Angekündigte Streiks, Gerüchte über Missbrauchsenthüllungen, Kontroversen um Filme im Wettbewerb: Das prominenteste Filmfest Europas beginnt mit Verstimmung.
Dunkle Wolken hängen über Cannes. Wäre das etwas Außergewöhnliches – die Côte d’Azur ist im Mai oft weit weniger sonnig, als Postkarten uns weismachen –, könnte man es als böses Omen deuten. Denn das prominenteste Filmfest Europas, das am Dienstag mit der Komödie „Le deuxième acte“ die 77. Ausgabe eingeläutet hat, startet heuer im Schatten prognostizierter Betriebsstörungen.
Gleich zwei Ruten wurden dem Festival kürzlich ins Fenster gestellt. Das freiberufliche Bodenpersonal der aufwendigen Großveranstaltung – Saalregisseurinnen, Projektionisten, Fahrerinnen, Ticketverkäufer – hat einen Streik angekündigt, um auf prekäre Beschäftigungsverhältnisse in der Filmbranche aufmerksam zu machen. Ob es davor noch zu einer Einigung mit dem französischen Kulturministerium kommt, hing zu Beginn des Events in der Schwebe. Bei der Eröffnungsgala ließen die Protestierenden am Dach des Palais des Festivals ein Banner mit ihrem Slogan über dem roten Teppich flattern: „Sous les écrans la dèche“ („Hinter der Leinwand die Geldnot“).
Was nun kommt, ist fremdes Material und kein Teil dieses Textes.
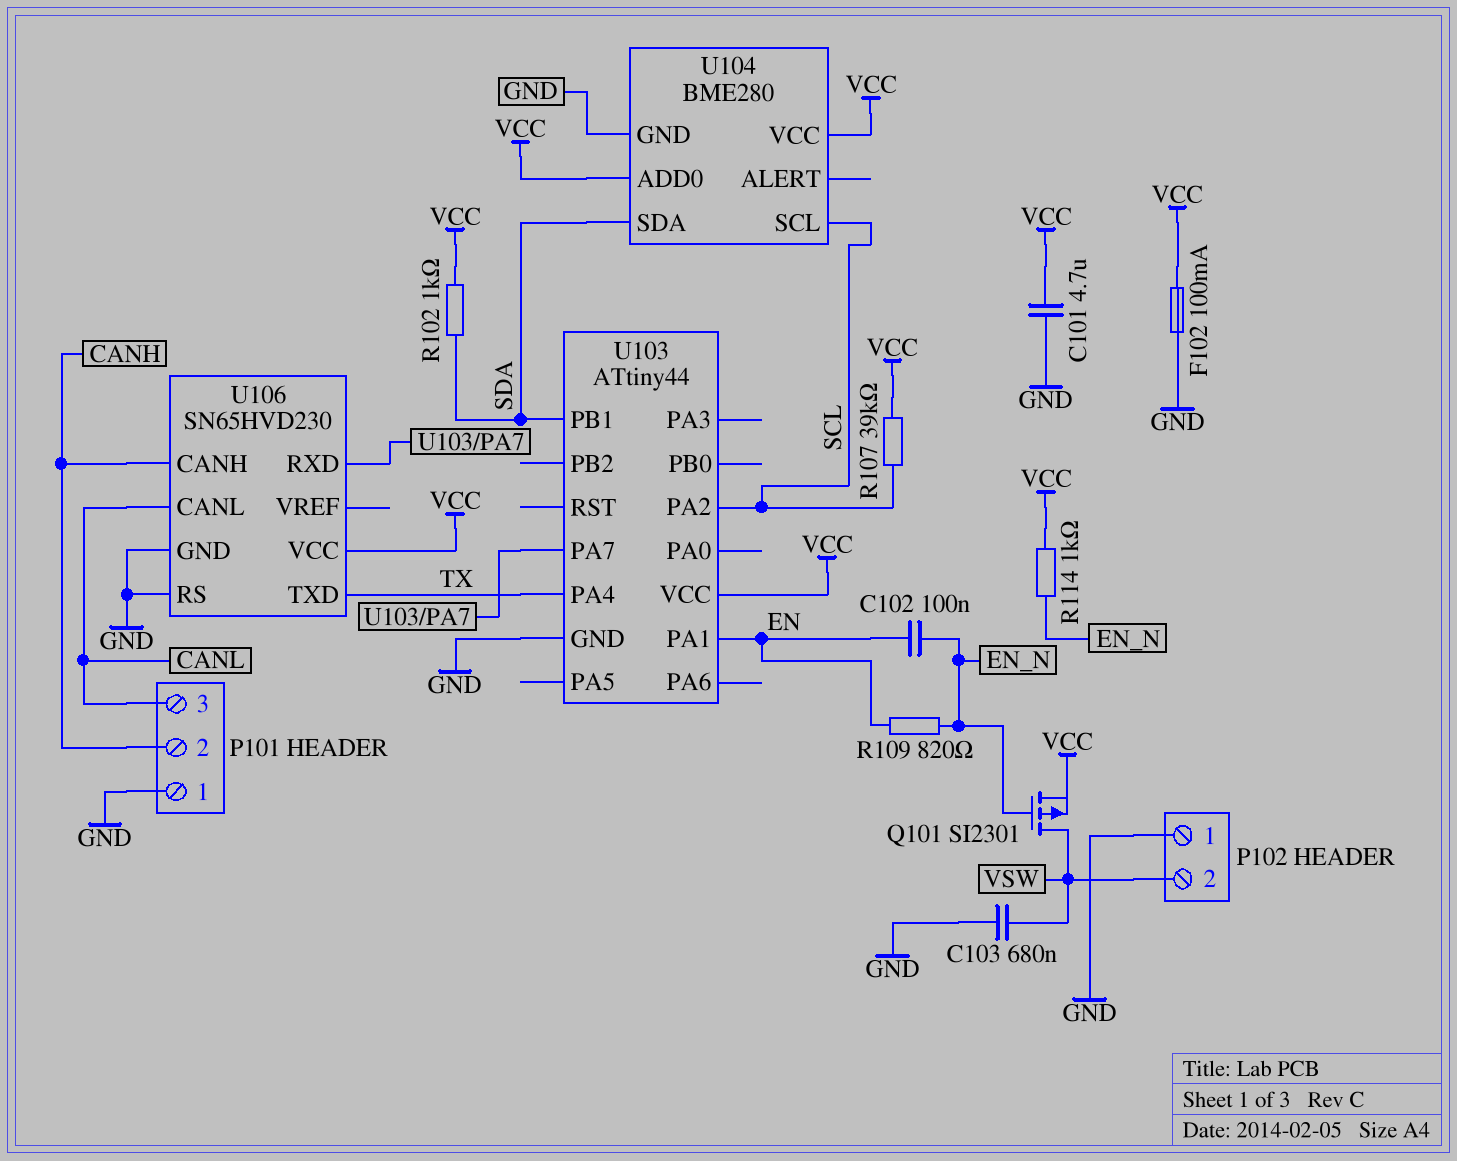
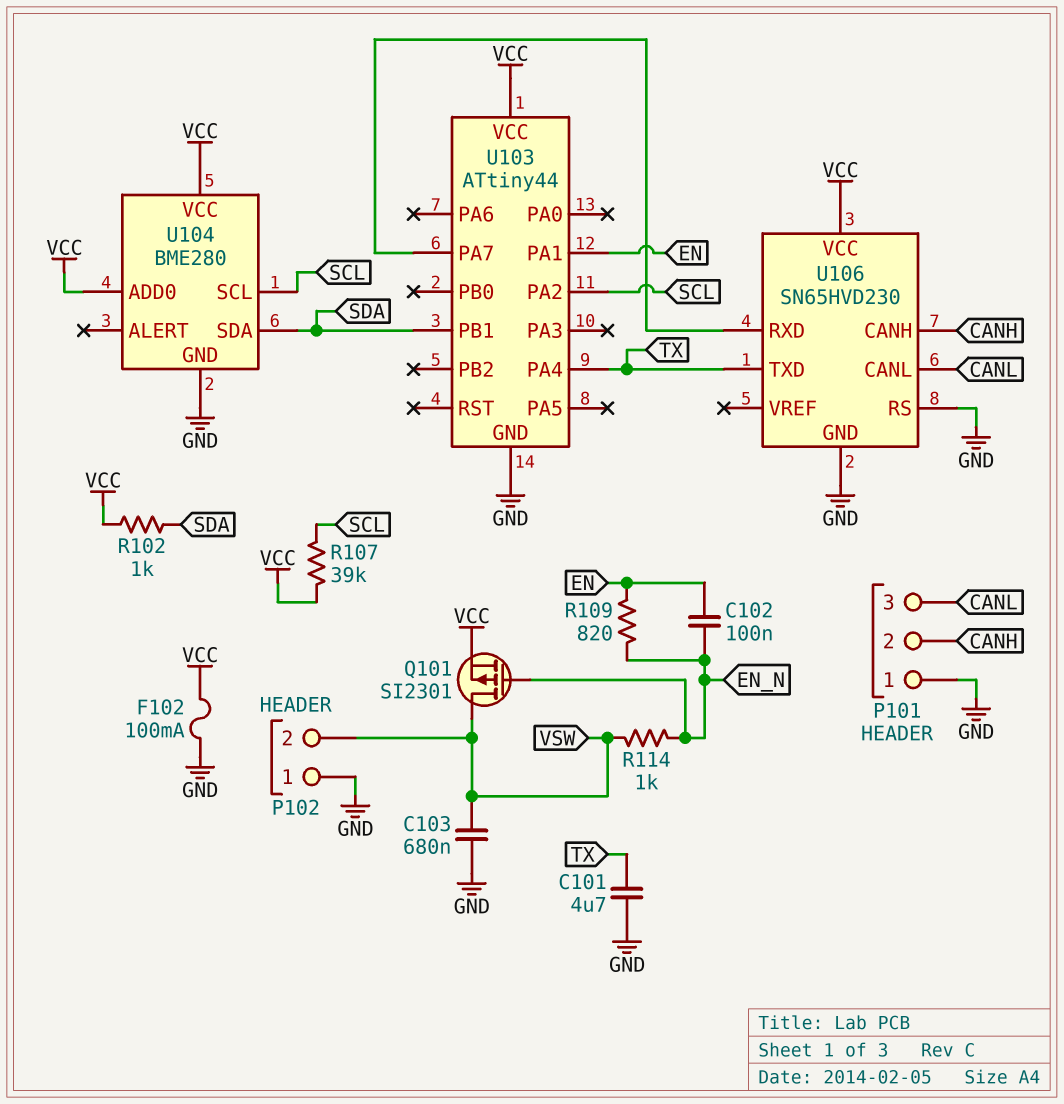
C101: 4.7uF (GND, VCC) -> 4.7uF (GND, TX)
R114: 1k (EN_N, VCC) -> 1k (EN_N, VSW)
Für noch größeren Nervenkitzel bei Besuchern und Festivalmachern sorgte allerdings ein anderes Aviso. Kurz vor der Eröffnung keimten Gerüchte in sozialen Medien: Die Rechercheplattform Mediapart hätte vor, im Zuge des Festivals eine brisante Namensliste zu veröffentlichen, die ein „Erdbeben“ auslösen könnte. Renommierte Persönlichkeiten aus der französischen Filmbranche stünden darauf, sie würden sexueller Übergriffigkeit bezichtigt – angeblich seien sogar Teilnehmer des diesjährigen Wettbewerbs von Cannes darunter.